Сюткин показал большой палец.

— И план будет?

— Едва ли. От работы отвлекаете. Во, пожалуйста, и Шрамм тут как тут.

— Я что хотел узнать, Матвей Павлович: отпуск мне когда? Демобилизованным через шесть месяцев отпуск положен.

— Потом, потом. После смены, поймаешь.

— После смены вас поймаешь, пожалуй.

— Чего тебе загорелось? Студенты придут на практику — отгуляешь. Так я побежал. Мне чтоб план был. Конец месяца. Учти, бригадир.

Киреев исчез, Вовка и моргнуть не успел.

— Много там еще? — кивнул Сюткин на печь.

— Все, кончилась посадка.

— Тогда все. Тогда обед.

В столовую ввалились кучей. В нос шибануло сытным духом котлов, кастрюль, противней. Кухня кипела, дымилась, шкворчала на разные голоса.

Кто как работает, тот так и ест. Сюткинцы ели старательно. Яша после второй тарелки щей снял куртку. Вовка, зачистив кашу, достал из кармана стеклянную баночку с водой, в которой желтел брусок масла.

— Для смазки шарниров, — подмигнул он Сергею.

А Сергею ничего не лезло. Поковырял, поковырял котлету, выпил компот и вылез из-за стола.

В скверике холодок. Упал на спину. По небу «жар-птицы» ползают.

— Отстрелялся, солдат?

Сергей скосил глаза — нагревальщица пристраивается рядом.

— Иди обедай.

— Не обедаю, талию навожу.

Подошли остальные. Погомонили и затихли. Вовка вертелся около Сергея, язык чешется, не виделись столько, но другу, видимо, не до расспросов. Пусть отдыхает. Впереди еще полсмены.

Время бывает разным. На хвосте самолета пять минут Сергею вечностью показались, здесь обеденный перерыв промелькнул солнечным зайчиком по стене. Опять вставай-поднимайся.

Возле штампа Сюткин позагребал клешнями, собрал бригаду.

— Будем давать норму, ребятишки?

— За-а-автра, — сморщился Вовка.

— Завтракать ты, тяж твою в маш, масла — два куска, работать — роба узка.

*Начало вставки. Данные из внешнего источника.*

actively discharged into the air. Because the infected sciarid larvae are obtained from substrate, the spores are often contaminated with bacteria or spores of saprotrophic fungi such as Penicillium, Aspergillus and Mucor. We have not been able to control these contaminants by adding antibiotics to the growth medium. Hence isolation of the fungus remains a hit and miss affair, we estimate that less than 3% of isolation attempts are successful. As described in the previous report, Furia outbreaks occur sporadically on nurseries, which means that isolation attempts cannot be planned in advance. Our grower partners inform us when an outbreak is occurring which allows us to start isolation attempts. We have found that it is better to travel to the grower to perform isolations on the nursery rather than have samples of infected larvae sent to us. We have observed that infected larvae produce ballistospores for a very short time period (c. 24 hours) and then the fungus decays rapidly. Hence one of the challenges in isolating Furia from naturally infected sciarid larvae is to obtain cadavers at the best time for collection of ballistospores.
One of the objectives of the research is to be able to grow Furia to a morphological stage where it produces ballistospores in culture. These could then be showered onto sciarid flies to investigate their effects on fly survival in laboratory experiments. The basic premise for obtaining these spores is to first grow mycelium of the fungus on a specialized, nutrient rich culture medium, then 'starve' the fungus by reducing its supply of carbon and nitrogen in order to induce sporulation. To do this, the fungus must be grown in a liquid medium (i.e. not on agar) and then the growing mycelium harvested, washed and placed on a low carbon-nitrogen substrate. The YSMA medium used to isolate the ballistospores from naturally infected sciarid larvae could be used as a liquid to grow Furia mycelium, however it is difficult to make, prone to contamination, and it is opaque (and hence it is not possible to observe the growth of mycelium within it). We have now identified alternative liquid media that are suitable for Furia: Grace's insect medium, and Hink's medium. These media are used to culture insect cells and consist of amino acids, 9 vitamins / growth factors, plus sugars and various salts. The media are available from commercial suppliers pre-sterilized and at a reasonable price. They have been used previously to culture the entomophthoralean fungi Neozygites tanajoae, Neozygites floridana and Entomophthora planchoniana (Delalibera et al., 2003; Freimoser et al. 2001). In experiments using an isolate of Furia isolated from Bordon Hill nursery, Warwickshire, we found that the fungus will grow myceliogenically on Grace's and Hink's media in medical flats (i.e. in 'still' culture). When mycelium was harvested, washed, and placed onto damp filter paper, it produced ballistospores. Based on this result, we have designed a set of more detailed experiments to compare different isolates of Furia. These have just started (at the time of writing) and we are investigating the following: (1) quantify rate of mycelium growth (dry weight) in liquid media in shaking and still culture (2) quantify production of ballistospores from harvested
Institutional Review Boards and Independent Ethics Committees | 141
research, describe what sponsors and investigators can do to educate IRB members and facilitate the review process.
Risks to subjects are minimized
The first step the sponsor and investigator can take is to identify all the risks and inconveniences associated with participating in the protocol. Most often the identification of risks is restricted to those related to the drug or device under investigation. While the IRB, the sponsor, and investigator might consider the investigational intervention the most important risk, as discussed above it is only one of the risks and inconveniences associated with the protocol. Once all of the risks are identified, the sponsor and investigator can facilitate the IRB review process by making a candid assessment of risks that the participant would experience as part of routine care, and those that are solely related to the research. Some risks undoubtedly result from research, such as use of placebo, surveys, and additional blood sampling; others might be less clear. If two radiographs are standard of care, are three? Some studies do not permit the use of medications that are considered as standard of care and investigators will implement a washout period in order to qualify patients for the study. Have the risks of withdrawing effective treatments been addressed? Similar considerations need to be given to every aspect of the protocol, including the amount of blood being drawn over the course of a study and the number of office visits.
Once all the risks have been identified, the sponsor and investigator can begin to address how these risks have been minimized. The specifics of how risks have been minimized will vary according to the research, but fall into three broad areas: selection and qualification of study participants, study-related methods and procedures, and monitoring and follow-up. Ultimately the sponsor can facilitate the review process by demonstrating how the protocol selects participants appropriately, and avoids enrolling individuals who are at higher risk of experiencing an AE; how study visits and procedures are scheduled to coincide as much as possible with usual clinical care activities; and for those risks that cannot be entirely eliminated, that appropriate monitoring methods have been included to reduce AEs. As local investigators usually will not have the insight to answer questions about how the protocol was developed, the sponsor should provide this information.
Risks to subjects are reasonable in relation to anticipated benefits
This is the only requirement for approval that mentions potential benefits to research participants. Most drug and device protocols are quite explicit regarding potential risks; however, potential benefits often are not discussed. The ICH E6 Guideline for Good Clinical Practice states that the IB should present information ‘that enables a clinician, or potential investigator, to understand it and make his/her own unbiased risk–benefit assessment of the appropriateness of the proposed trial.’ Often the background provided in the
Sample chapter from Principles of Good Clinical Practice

Бригадир повернулся к новичку.

— Выдюжишь?

— Если надо.

И никто «молодец» не сказал, по плечу не похлопал. Натянули рукавицы и разошлись по номерам: первый, второй, третий. «Если надо» — это пока теория. Ты практику покажи. Они и про Архимеда знают не от книги, от собственных мускулов.

— Юленька-доченька, шевельни-кось на всю железку, — ласково попросил нагревальщицу бригадир.

Вот она когда работа началась. Штамп ходил ходуном. Земля вздрагивала так, что через валенки пяткам больно было и сердце чуть-чуть не обрывалось. Вовка Шрамм, как зубы козьей ножкой дергал, выхватывал крючком белые болванки из разинутой до отказа пасти, и после каждого вырванного с корнем зуба нагревательная печь только судорожно облизывалась сухим и шершавым пламенем. Сергей, оттащив деталь на пресс, бросал вилку, подбегал к газировке, выливал стакан в рот, стакан за шиворот, передергивал лопатками, смотрел на огромный циферблат над их штампом, но от штампа неслось неумолимое «Э-э-эй!», и он снова хватался за тяжелеющую вилку. Часы остановились.

— Э-ге-гей!

Подбегает — Сюткин стоит, обняв обдувной вентилятор, рубаха пузырем; Яша сидит на ведре из-под мазута, клещи поперек коленей.